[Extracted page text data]
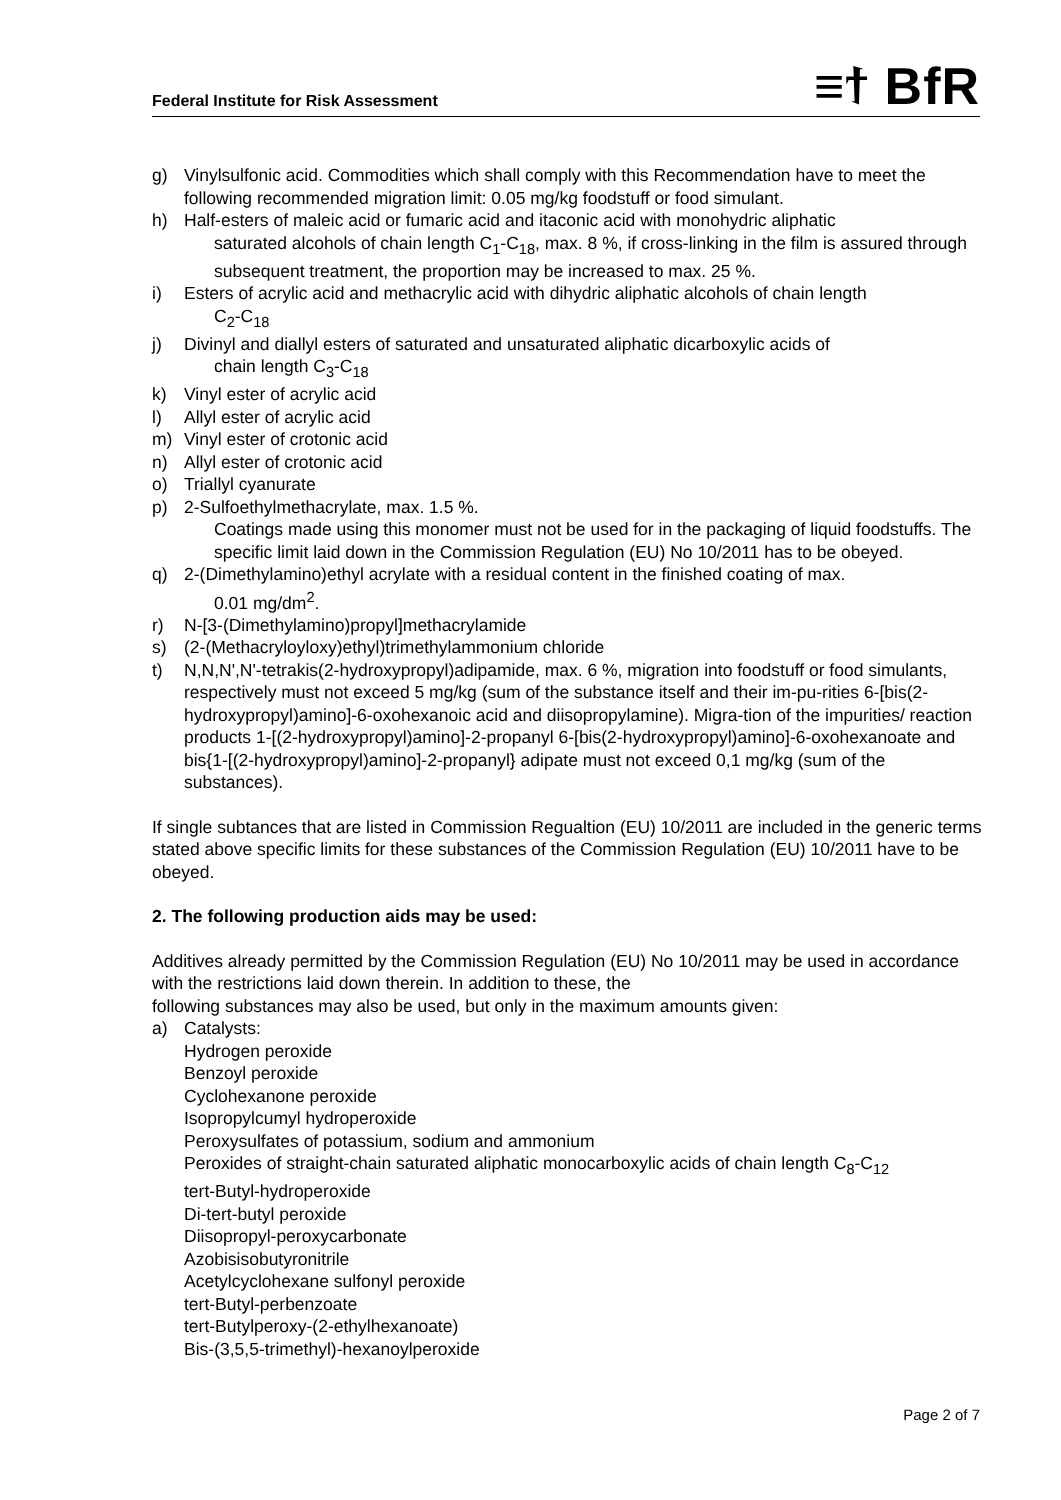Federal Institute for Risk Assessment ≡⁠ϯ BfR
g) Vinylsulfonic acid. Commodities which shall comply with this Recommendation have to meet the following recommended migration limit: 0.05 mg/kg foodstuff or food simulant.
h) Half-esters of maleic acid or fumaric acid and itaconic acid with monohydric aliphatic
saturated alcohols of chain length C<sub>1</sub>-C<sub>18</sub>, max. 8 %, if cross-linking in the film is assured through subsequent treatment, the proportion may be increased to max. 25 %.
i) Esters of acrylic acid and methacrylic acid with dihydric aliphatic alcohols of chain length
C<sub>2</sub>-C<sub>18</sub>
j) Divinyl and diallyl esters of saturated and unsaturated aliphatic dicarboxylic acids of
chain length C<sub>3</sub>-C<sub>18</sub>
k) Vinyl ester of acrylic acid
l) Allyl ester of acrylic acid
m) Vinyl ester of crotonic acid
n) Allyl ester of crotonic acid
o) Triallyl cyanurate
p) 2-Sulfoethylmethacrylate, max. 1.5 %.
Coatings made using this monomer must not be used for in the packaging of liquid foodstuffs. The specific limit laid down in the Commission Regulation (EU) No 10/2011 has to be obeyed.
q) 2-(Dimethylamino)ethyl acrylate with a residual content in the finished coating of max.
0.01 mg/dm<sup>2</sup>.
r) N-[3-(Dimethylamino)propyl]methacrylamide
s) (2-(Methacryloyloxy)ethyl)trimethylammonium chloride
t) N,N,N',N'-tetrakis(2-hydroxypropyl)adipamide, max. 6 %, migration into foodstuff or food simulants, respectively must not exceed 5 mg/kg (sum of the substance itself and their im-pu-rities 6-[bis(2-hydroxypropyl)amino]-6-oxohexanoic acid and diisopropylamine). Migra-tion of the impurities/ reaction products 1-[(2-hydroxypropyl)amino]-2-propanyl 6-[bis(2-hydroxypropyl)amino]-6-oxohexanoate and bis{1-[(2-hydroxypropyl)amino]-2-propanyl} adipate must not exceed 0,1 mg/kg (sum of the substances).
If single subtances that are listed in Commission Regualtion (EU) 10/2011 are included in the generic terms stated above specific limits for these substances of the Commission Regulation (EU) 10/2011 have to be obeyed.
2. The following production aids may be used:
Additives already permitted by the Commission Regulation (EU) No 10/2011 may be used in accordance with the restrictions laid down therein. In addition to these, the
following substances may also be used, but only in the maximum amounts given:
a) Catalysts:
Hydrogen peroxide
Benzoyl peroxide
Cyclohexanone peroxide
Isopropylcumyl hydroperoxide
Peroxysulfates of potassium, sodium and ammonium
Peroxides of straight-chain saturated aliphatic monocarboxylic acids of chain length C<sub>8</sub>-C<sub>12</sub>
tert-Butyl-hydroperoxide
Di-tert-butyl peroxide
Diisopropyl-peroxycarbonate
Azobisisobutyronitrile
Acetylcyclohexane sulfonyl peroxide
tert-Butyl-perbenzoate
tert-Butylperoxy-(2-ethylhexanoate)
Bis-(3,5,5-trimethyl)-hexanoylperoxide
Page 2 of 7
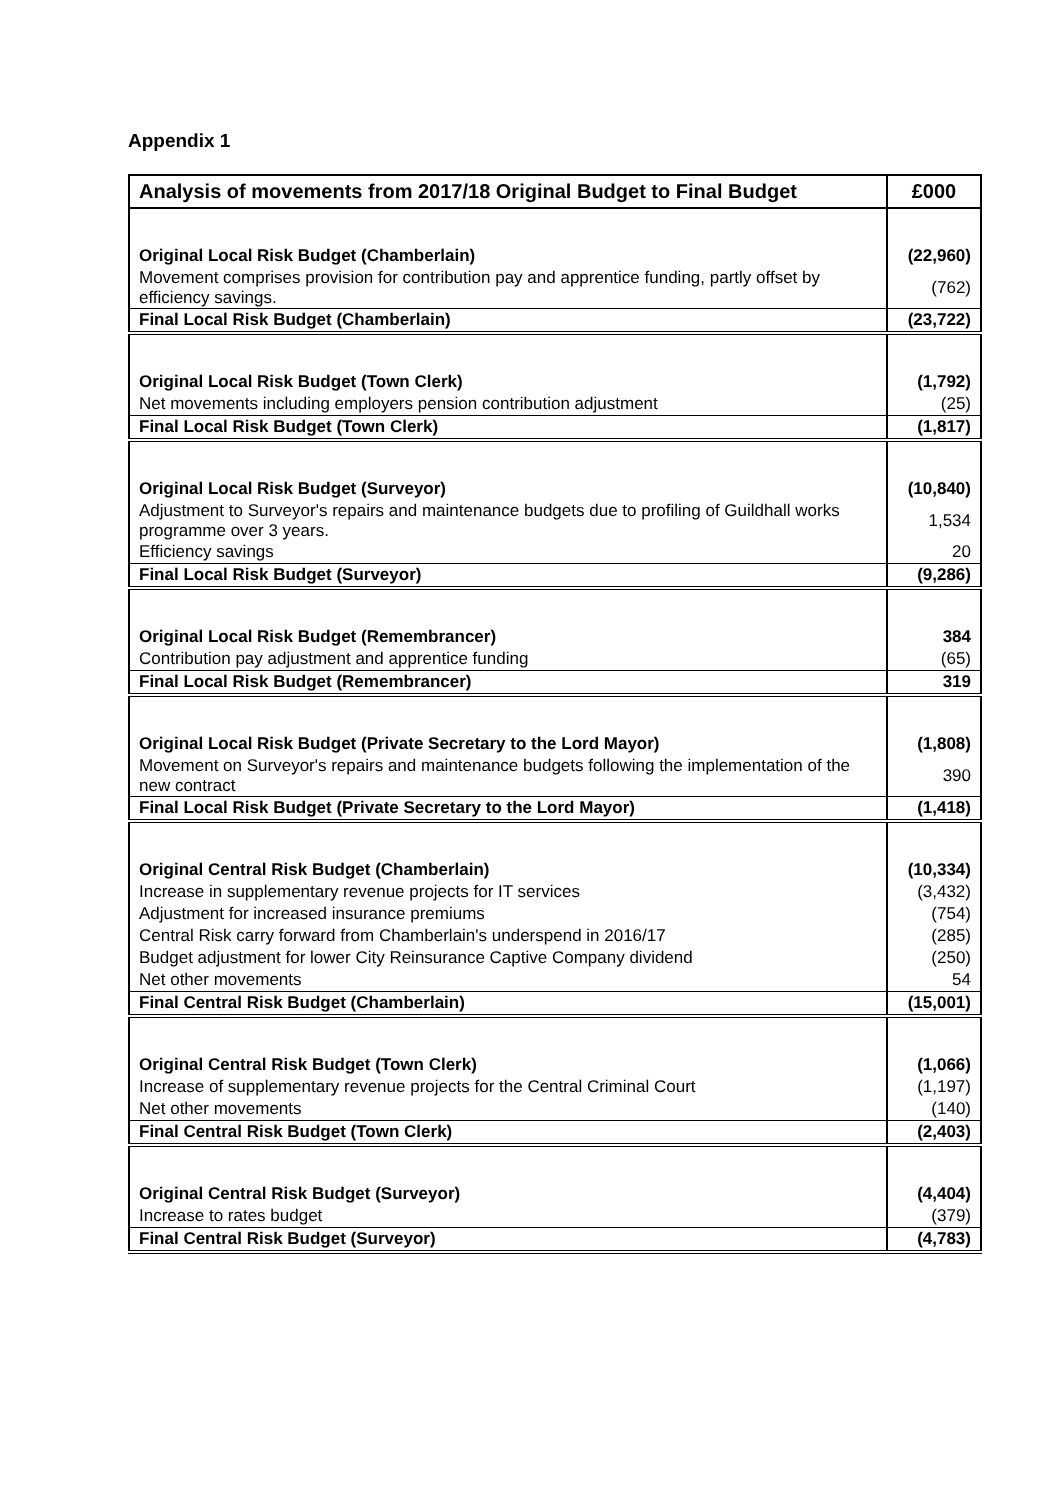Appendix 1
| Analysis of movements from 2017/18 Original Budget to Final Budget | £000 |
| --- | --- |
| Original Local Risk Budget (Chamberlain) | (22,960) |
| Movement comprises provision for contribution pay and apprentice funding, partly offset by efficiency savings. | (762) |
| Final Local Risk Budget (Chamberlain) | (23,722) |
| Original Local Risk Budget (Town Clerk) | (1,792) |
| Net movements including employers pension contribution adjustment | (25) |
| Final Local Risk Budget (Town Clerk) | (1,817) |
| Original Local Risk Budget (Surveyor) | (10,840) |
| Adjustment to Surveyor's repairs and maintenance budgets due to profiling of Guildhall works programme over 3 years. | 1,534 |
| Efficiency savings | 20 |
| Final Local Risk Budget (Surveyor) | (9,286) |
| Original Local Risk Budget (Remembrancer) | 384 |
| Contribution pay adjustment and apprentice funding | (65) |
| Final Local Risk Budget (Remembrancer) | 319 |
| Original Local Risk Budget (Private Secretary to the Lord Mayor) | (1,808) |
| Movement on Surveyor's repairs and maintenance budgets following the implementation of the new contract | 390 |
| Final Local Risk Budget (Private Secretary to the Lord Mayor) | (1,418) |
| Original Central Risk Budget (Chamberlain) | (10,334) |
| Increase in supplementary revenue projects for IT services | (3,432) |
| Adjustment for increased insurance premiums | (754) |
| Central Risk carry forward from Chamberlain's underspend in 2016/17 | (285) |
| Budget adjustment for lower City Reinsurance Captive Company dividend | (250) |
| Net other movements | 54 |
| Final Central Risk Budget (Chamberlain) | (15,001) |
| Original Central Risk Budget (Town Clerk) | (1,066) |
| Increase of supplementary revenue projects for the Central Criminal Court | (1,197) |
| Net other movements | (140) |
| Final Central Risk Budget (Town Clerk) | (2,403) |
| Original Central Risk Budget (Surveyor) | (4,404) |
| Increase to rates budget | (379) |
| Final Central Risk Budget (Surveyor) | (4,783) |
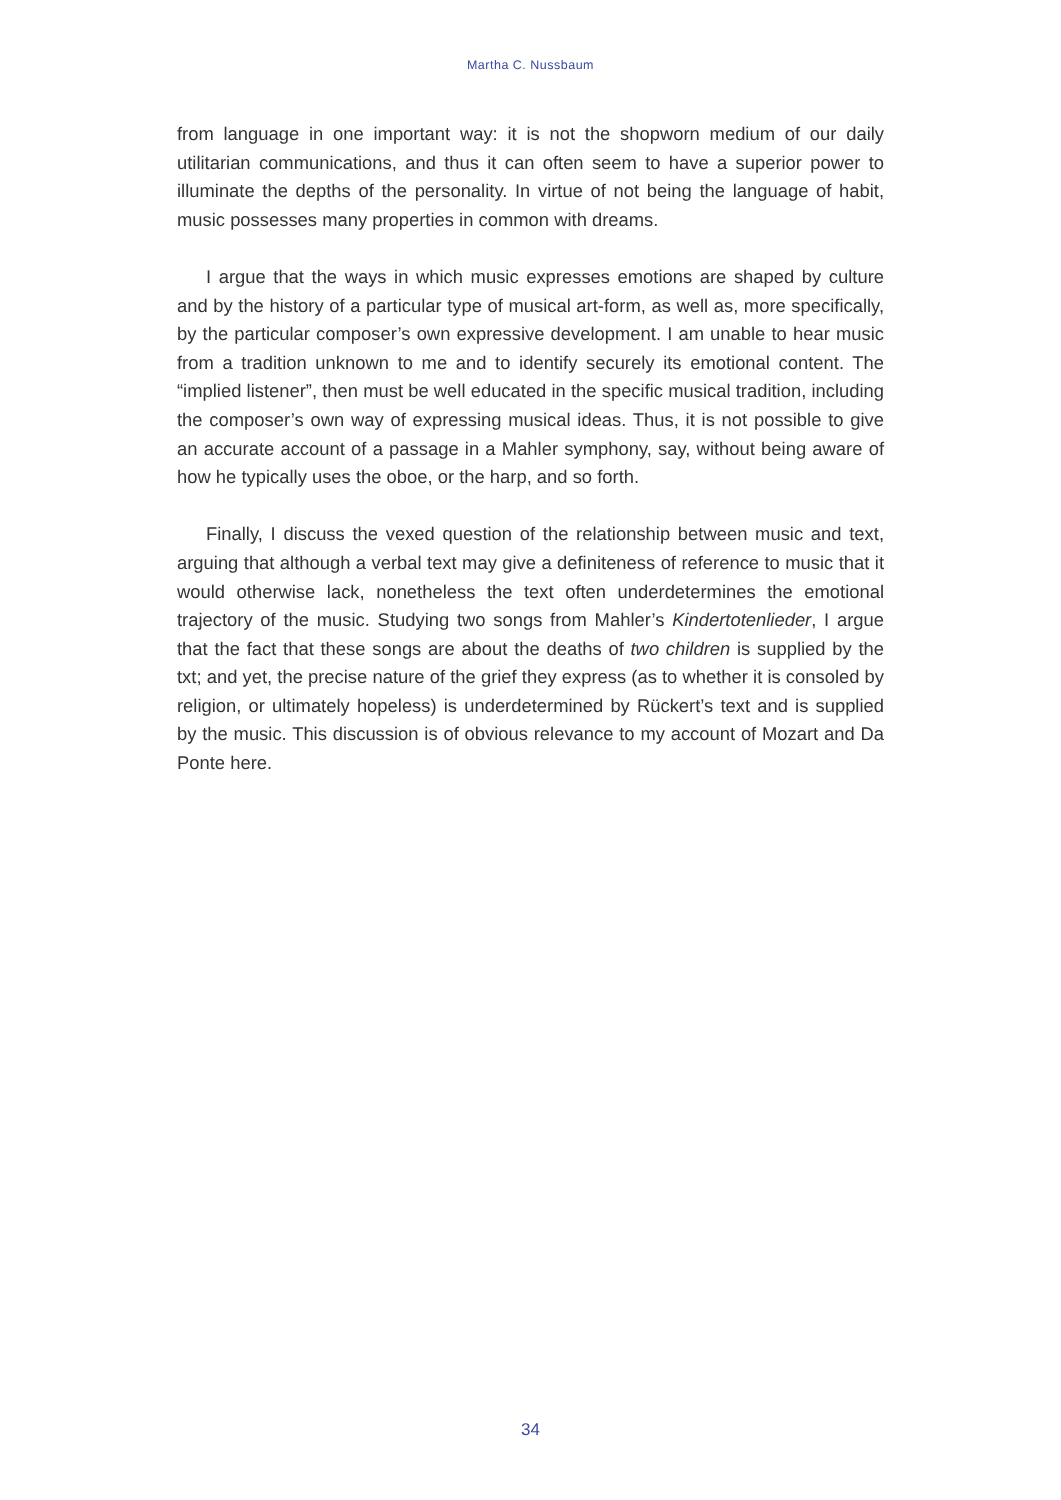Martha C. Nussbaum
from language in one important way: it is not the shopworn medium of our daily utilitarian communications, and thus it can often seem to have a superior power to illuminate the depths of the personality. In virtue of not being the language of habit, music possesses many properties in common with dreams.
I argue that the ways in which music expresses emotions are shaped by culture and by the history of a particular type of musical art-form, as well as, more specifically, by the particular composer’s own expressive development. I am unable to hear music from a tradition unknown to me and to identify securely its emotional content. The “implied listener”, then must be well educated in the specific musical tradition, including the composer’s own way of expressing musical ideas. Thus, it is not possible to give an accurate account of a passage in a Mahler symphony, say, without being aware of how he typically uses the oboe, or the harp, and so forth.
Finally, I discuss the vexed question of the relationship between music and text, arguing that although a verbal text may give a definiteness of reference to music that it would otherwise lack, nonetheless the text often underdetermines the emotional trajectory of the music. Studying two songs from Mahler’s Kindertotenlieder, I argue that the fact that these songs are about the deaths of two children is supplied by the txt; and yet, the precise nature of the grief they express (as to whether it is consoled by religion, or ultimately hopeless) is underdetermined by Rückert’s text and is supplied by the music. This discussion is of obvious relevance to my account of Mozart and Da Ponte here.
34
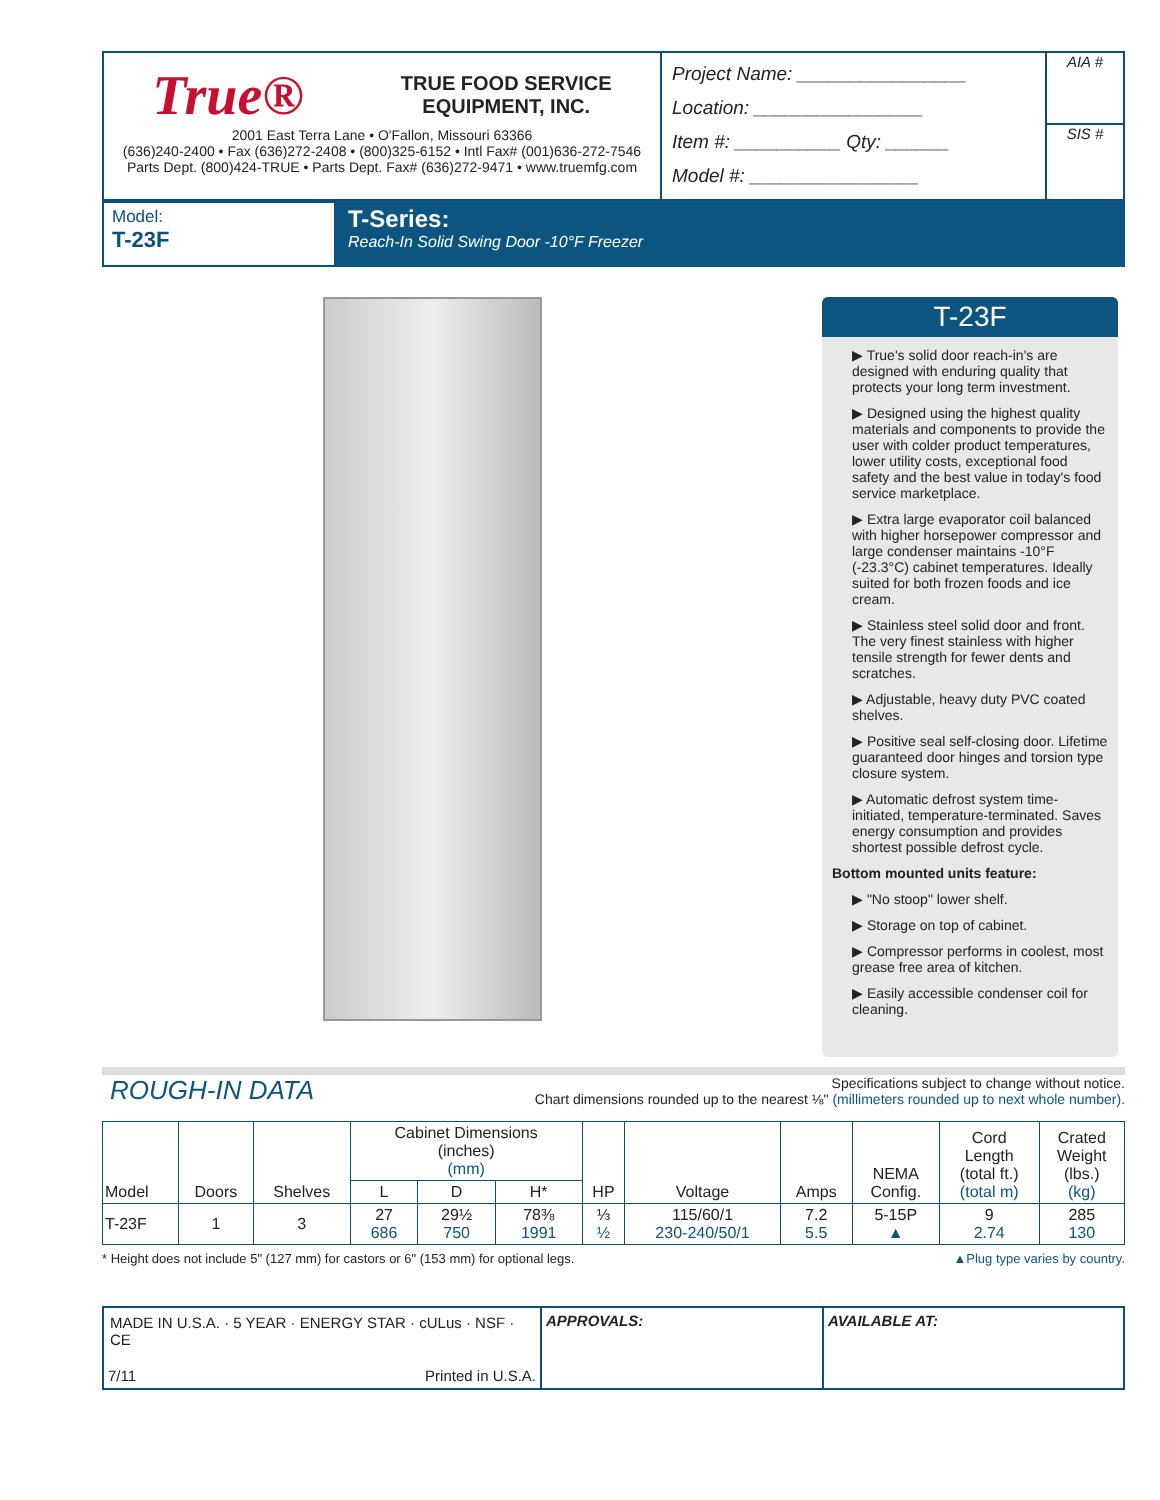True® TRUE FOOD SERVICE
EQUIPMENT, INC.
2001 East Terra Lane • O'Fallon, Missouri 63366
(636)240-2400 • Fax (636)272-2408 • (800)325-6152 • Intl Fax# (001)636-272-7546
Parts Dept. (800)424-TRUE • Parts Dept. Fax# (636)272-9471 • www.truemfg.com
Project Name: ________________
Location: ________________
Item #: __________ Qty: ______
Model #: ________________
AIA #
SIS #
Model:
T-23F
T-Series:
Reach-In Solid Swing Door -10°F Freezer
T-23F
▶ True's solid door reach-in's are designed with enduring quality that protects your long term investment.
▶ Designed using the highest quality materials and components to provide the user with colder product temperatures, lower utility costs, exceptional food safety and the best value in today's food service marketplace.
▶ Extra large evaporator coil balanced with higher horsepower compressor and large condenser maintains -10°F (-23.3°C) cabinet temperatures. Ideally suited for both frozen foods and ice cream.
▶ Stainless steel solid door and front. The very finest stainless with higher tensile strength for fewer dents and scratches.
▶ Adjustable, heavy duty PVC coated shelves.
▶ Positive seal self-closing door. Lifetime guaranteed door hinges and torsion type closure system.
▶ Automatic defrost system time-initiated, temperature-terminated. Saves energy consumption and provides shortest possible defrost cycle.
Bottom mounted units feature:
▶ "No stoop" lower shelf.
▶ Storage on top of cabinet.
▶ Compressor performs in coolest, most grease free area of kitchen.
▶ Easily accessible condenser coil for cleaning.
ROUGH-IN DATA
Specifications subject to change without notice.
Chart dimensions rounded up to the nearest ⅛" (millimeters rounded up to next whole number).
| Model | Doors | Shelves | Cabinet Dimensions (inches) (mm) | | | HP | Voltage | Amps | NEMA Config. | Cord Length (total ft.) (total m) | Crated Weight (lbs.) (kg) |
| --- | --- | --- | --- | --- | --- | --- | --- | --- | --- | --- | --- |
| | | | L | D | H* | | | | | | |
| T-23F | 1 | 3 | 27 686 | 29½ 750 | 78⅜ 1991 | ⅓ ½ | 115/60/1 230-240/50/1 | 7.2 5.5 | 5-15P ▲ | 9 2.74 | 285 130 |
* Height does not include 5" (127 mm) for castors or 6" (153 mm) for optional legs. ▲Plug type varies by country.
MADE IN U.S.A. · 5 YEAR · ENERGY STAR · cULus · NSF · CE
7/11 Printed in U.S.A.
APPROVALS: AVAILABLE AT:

THE TASK = Transcribe only the trailing portion of the entries above: the line that contains "MADE IN U.S.A." and each line after it.

ANSWER TO THE EXERCISE =
MADE IN U.S.A. · 5 YEAR · ENERGY STAR · cULus · NSF · CE
7/11 Printed in U.S.A.
APPROVALS: AVAILABLE AT:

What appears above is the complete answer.